In order to reflect the displacement and the stress distribution of the fracture line more veritably, the fracture line was replaced and bonded by the soft material with the Modulus of elasticity 5 MPa and Poisson ratio 0.4. The results showed that the minimum displacement of the fracture line in the model with sustentaculum tali screw was 9.0946×10-7 mm and the maximum displacement was 0.23986 mm, while the minimum displacement in the model without sustentaculum tali screw was 1.2241×10-6 mm and the maximum displacement was 0.24938mm. We only analyzed the maximum data of the results because there might have no significance to analyze the minimum data. The results showed that the displacement of the model with sustentaculum tali screw was smaller than that of the model without sustentaculum tali screw. It testified that the sustentaculum tali screw could provide additional stability to the Sanders type II calcaneal fracture.

According to the biomechanical standpoint, the stress in implants should be decentralized as far as possible to avoid the implant breakage.[9] The maximum stress in the calcaneal model with sustentaculum tali screw was 78.582 MPa, which was mainly concentrated on the cortical bone around the sustentaculum tali. While the maximum stress in the model without sustentaculum tali screw was 95.427 MPa, which was also mainly concentrated on the cortical bone around the sustentaculum tali. The results showed that the maximum stress of the model with sustentaculum tali screw was smaller than that of the model without sustentaculum tali screw. It suggested that the screw fixation in sustentaculum tali could make the stress relatively decentralize, which was more suitable for fixation in the biomechanical requirement.
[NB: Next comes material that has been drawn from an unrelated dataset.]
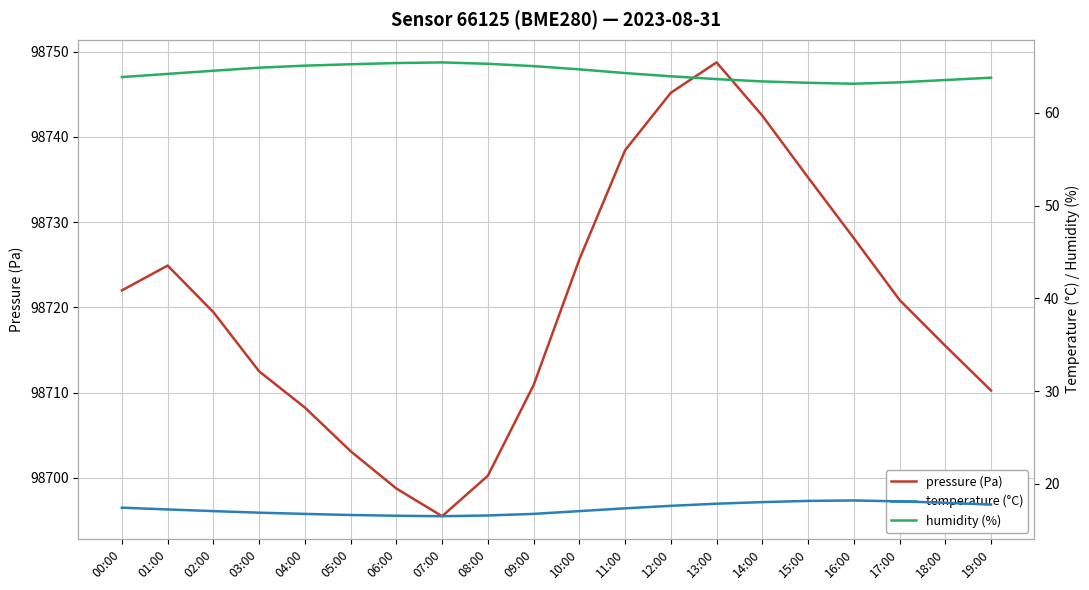

True or false: pressure (Pa) and humidity (%) intersect in this chart.

False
At present, the cannulated screw, the cancellous screw and cortical screw could all be chosen for the fixation of sustentaculum tali. In this study, we also analyzed the sustentaculum tali screw alone and found the maximum displacement of the sustentaculum tali screw was 0.15642mm and the maximum stress in the sustentaculum tali screw was 142.92 MPa, which was mainly concentrated in the middle part of the screw. Furthermore, the stress in sustentaculum tali screw will also increase gradually with the increased load in the subtalar articular surface. Therefore, we chose the cortical screw for the fixation of the sustentaculum tali to play the “backbone” role in the fixation of calcaneal fracture.[10]

In the calcaneal fracture, the main factors that affected the prognosis are the congruity of the articular surface and the fixation of the fractures.[11] Therefore, how to fixate firmly in the calcaneal fracture is always a hot topic in clinical research. Occasionally, in some comminuted calcaneal fractures, the screws could only provide poor holding forces because of the pultaceous cancellous bone inside in the lateral wall of the calcaneus, which will eventually lead to the failure of the fixation. The sustentaculum tali is one of the most important anatomic marks in the calcaneus. As it was constrained by the joint capsule and surrounding ligaments and tendons, the sustentaculum tali fragment will seldom be displaced from the medial wall of the calcaneus, even if the severe calcaneal fracture occurs.[12] Therefore, the screw could be placed to the sustentaculum tali from lateral wall of the calcaneus to increase the stability of the implants.[13] This study also showed the model with sustentaculum tali screw has less displacement of the fracture line and smaller maximum stress in the calcaneus and implants than the model without sustentaculum tali. The sustentaculum tali screw fixation for the treatment of Sanders type II calcaneal fracture is more suitable for the requirement of biomechanics and could be widely used in the clinic.